• _WORK ITEM_: Recast the material as a JSON list of strings with one entry per line, leaving out any blank lines.

• _Text data extracted from the page_:
****
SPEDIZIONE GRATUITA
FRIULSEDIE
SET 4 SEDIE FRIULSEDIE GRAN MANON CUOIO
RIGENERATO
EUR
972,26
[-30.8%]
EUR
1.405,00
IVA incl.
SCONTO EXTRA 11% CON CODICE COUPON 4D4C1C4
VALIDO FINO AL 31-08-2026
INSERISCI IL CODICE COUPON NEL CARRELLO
****
• _TASK RESULT_:
[
  "SPEDIZIONE GRATUITA",
  "FRIULSEDIE",
  "SET 4 SEDIE FRIULSEDIE GRAN MANON CUOIO",
  "RIGENERATO",
  "EUR",
  "972,26",
  "[-30.8%]",
  "EUR",
  "1.405,00",
  "IVA incl.",
  "SCONTO EXTRA 11% CON CODICE COUPON 4D4C1C4",
  "VALIDO FINO AL 31-08-2026",
  "INSERISCI IL CODICE COUPON NEL CARRELLO"
]